Dear Mr. Berko: In January 2015, I invested $200,000 in Chinese stocks listed on the New York Stock Exchange. The Chinese stock market was as hot as a firecracker, and people I know were making big money quickly. Needless to say, it didn’t work out for me. I bought 41 stocks, and my original $200,000 investment is now worth $127,000. Could you please look over my portfolio and tell me what to sell and what to keep?
— G.L., Kankakee, Ill.
Dear G.L.: Most Chinese IPOs are generating unexpected losses for investors. The route has discouraged many Chinese firms from going public in the U.S. and listing their shares on the New York Stock Exchange. Last year, 17 Chinese firms debuted on the Big Board. Accordingly, 11 of those firms are trading below their initial public offering prices, with half of them plunging within a month of their listing. For example, your Qudian (QD-$12.30) — a $1.5 billion-revenue outfit that, with its subsidiaries, runs online consumer finance platforms for the People’s Republic of China — has been a bust. QD lends small sums of cash plus merchandise credits that have retail value. QD, among China’s largest IPOs, raised $900 million when it came public at $35 a share last October. It now trades 60 percent lower. Your money’s gone.

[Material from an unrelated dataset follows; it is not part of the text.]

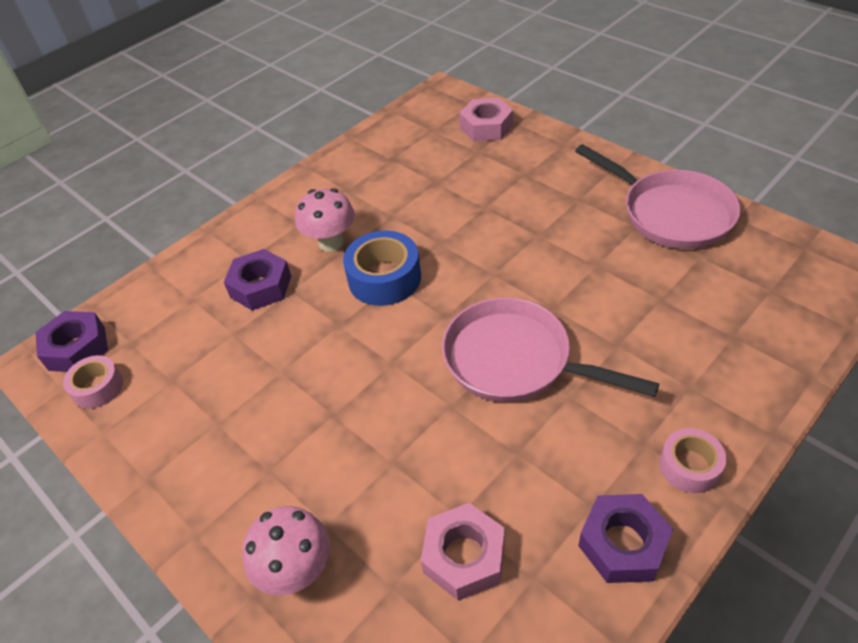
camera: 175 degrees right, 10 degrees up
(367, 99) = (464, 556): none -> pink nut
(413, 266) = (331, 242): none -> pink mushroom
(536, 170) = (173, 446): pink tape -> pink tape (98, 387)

QD and numerous other Chinese stocks are paper tigers. China uses accounting systems from the Middle Ages. Chinese concepts of return on investment, net profit margins, operating margins, shareholders’ equity, gross profits, depreciation, return on total capital, free cash flow et al. are ludicrous. Few American companies could survive using Chinese production and management concepts, wherein most production is purchased by the government or government cooperatives, below product costs, and then retailed at lower prices to China’s citizens. Why in the name of all that is good and wonderful would one care to own stock in a Chinese company that reports its financial statements in the currency renminbi and is guided by a menagerie of feckless Chinese securities laws that would cause the NYSE members, most members of Congress and our Securities and Exchange Commission to implode in laughter? Chinese tax laws, Chinese labor laws and Chinese bookkeeping are a farce. I want my numbers to be explained in English — not in one of the 200-plus Chinese dialects, which are Greek to me.
Chinese managers are accustomed to bribery; they expect it and they get it. Chinese companies have little care about what a product costs to make, because the government subsidizes solar panels, paint, tires, electronic games, appliances, auto production and raw materials and controls interest rates. There’s no transparency, and financial data are incomplete and often inaccurate. There are frequent reports of company suppliers being owned and controlled by current management in order to milk and maximize personal profits. And there are numerous commodity bubbles in the Chinese economy, purposefully created by the government and purposefully ignored by the government. And if just one of those bubbles were to burst, it could easily damage our global economy. Bribery is not only expected in China but also demanded; it’s a national pastime.